Karpf went on to describe in fascinating detail the positions and machinations of Arabs, pro-partition Zionists, anti-partition Zionists, and non-Zionist Jews. Click here for more.
Overseas Relief Needs in Light of United Nations Decision on Palestine.
"[W]hat could one expect from the UN?" asked Nathan Reich, an economics professor, in September 1948. "Spelled backwards, it reads NU. Well, NU, NU, what of the decision?"
The decision was perhaps not of the kind anticipated by some of the nations of the world; it was not anticipated by some Jews. It is reported in the unofficial chronicles of the UN Assembly that a wise, pious Jew, after observing the futile debates and procedures of the UN in its dealing with the Palestine problem, remarked rather sadly: The Jews will get Palestine in one of the two ways possible; through a miracle—if Great Britain should hand over Palestine to the Jews, or through the natural way—Meshiach vet kumen. Well, the decision took neither form.

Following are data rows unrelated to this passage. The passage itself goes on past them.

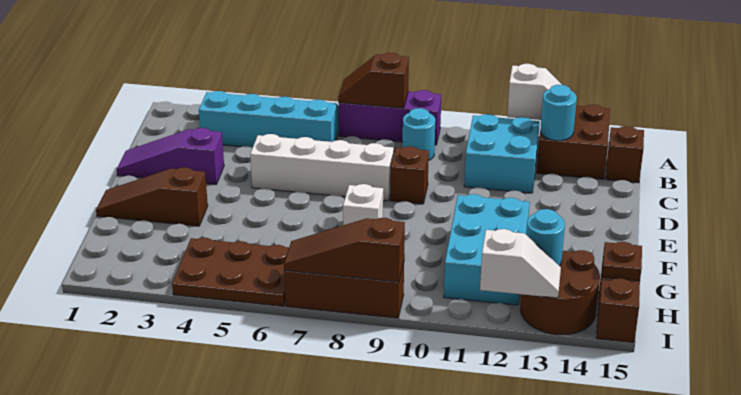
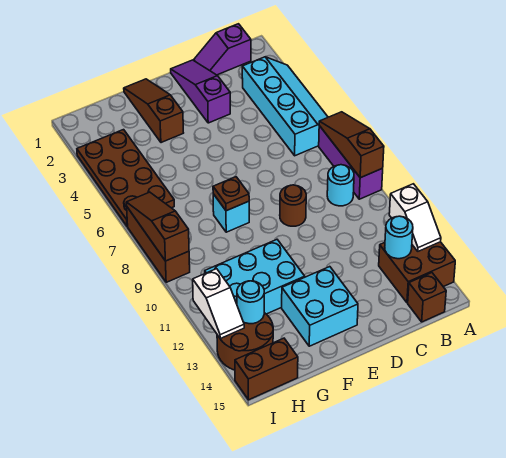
brown slope A7:A8 level 2 top 8 -> brown slope A7:A9 level 2 top 9
none -> purple slope B1:C1 level 1 top B
cyan brick B11:C12 level 1 -> cyan brick E13:F14 level 1
white brick D5:D8 level 1 -> none
brown brick D9 level 1 -> brown round brick D9 level 1
white brick F8 level 1 -> cyan brick F8 level 1
brown plate H4:I6 level 1 -> brown plate H3:I6 level 1
brown plate H15 level 2 -> brown plate F8 level 2

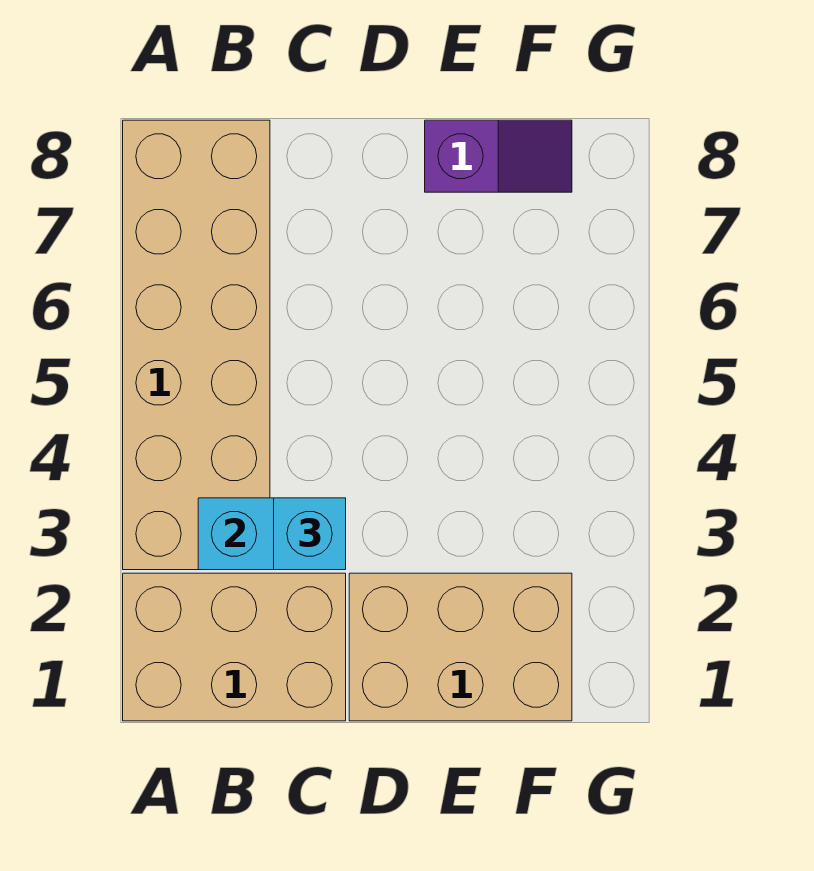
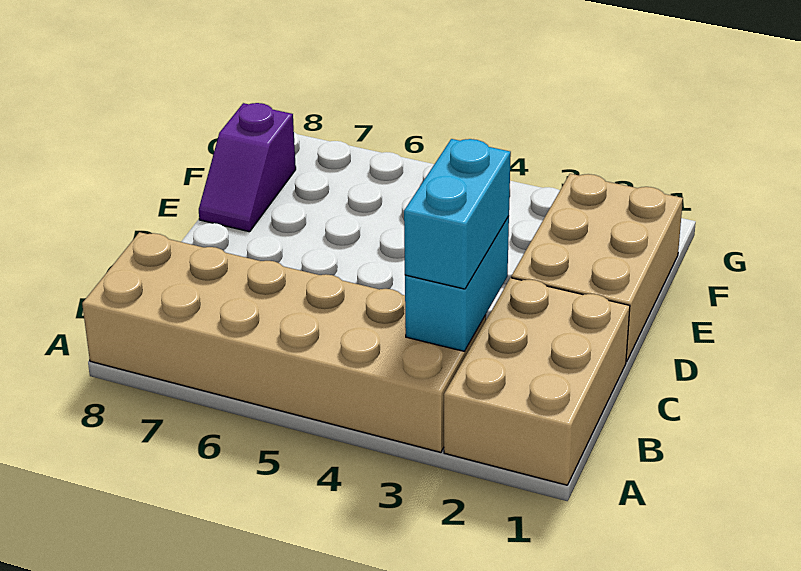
cyan brick C3 level 3 -> cyan brick B3:C3 level 3
purple slope E8:F8 level 1 top E -> purple slope E8:F8 level 1 top F

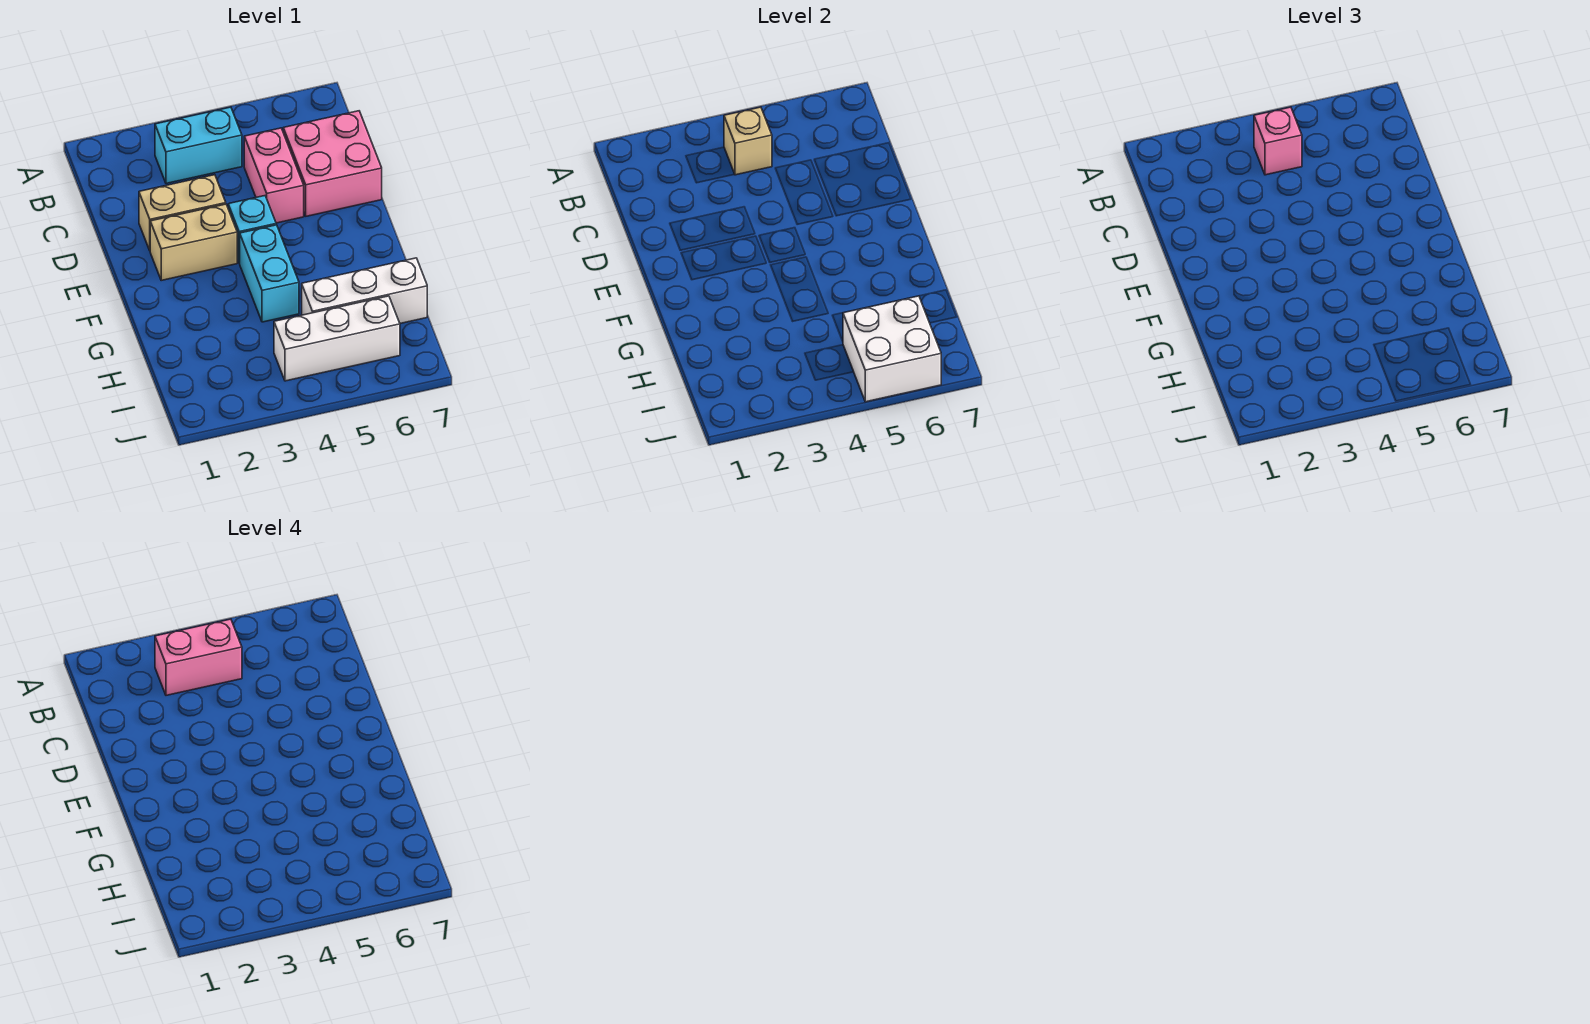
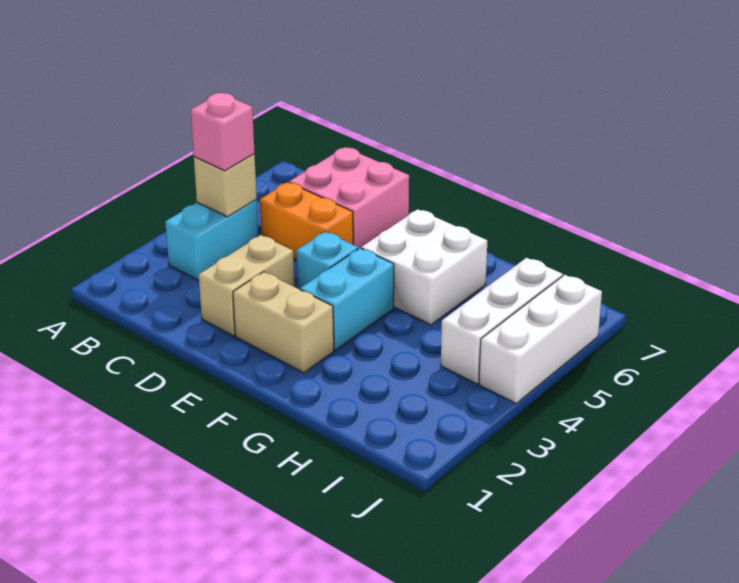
pink brick B3:B4 level 4 -> none
pink brick C5:D5 level 1 -> orange brick C5:D5 level 1
tan brick E2:E3 level 1 -> tan brick E2:F2 level 1
cyan brick F4:G4 level 1 -> cyan brick F3:F4 level 1
white brick H5:H7 level 1 -> white brick J4:J6 level 1
white brick I5:J6 level 2 -> white brick F5:G6 level 1

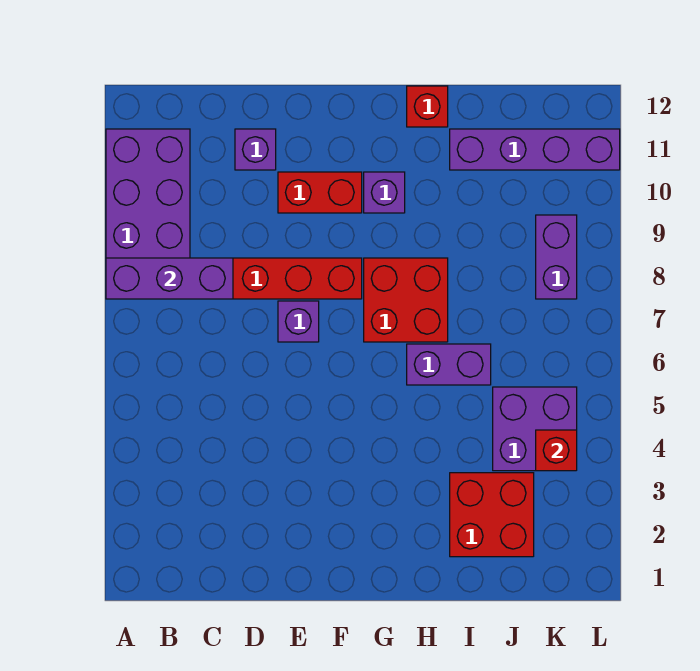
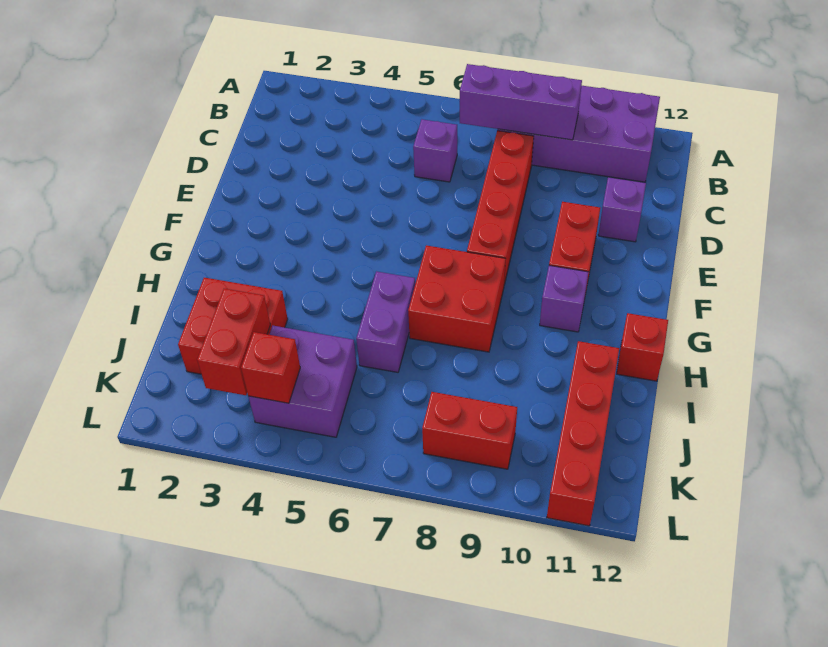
purple brick A8:C8 level 2 -> purple brick B7:B9 level 2
purple brick E7 level 1 -> purple brick C6 level 1
purple brick I11:L11 level 1 -> red brick I11:L11 level 1
none -> red brick J3:K3 level 2
purple brick K8:K9 level 1 -> red brick K8:K9 level 1

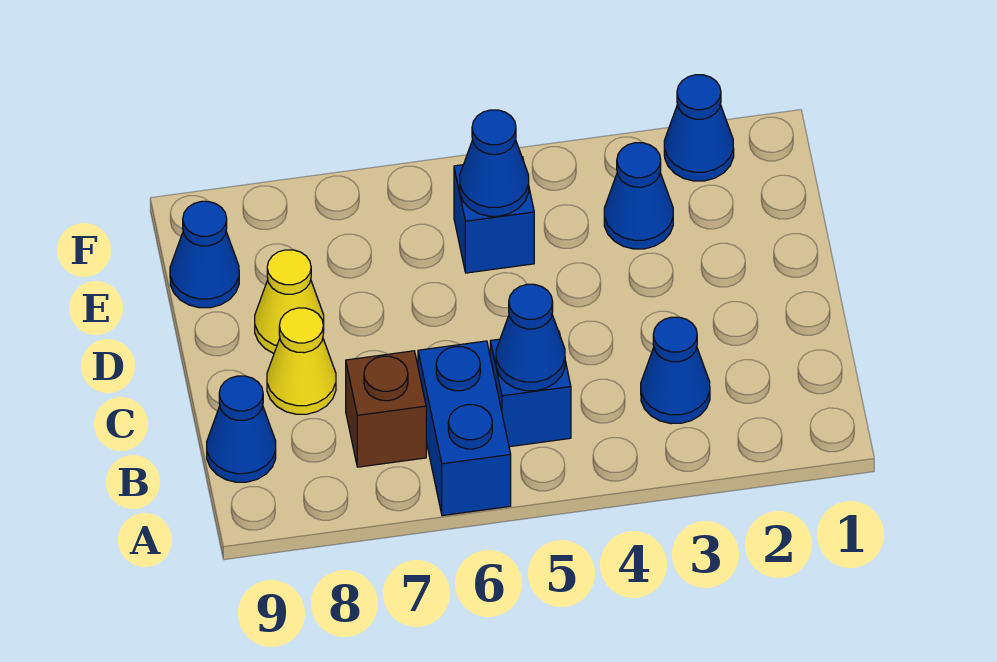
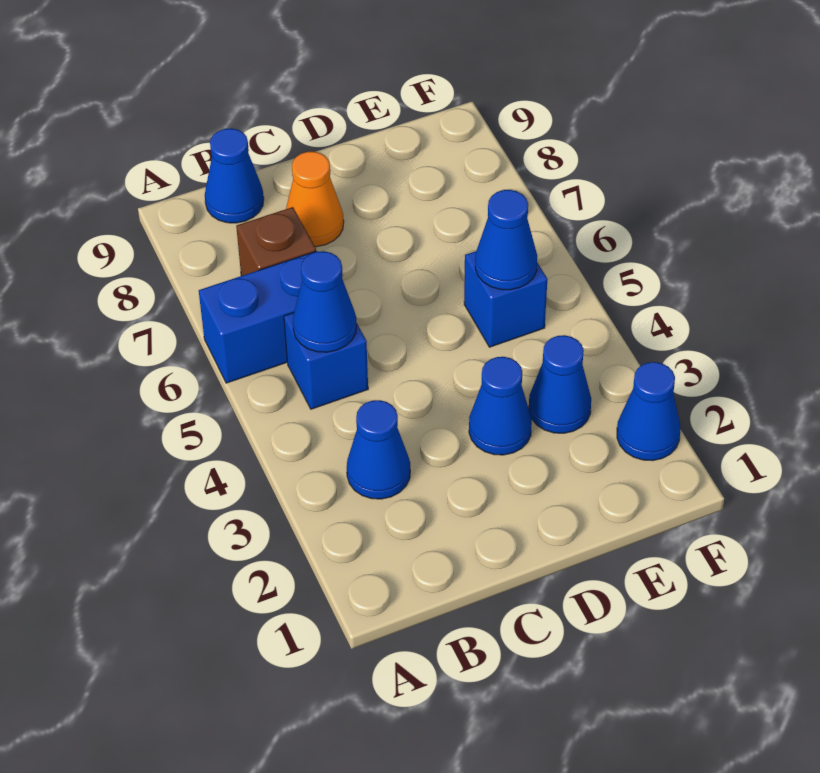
yellow cone C8 level 1 -> orange cone C8 level 1
yellow cone D8 level 1 -> none
blue cone E9 level 1 -> blue cone D3 level 1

Reich summarized the state of Jewish relief needs, especially in Europe, concluding:
The establishment of Israel will not for some time to come reduce the scope of relief needs. It will, however, introduce clarity, direction and purposiveness in the operation of relief programs. Like a flash of lightning, the act of May 15 illuminated the Jewish scene and opened new vistas and new horizons. This is Israel's significance to the problems of Jewish overseas relief needs.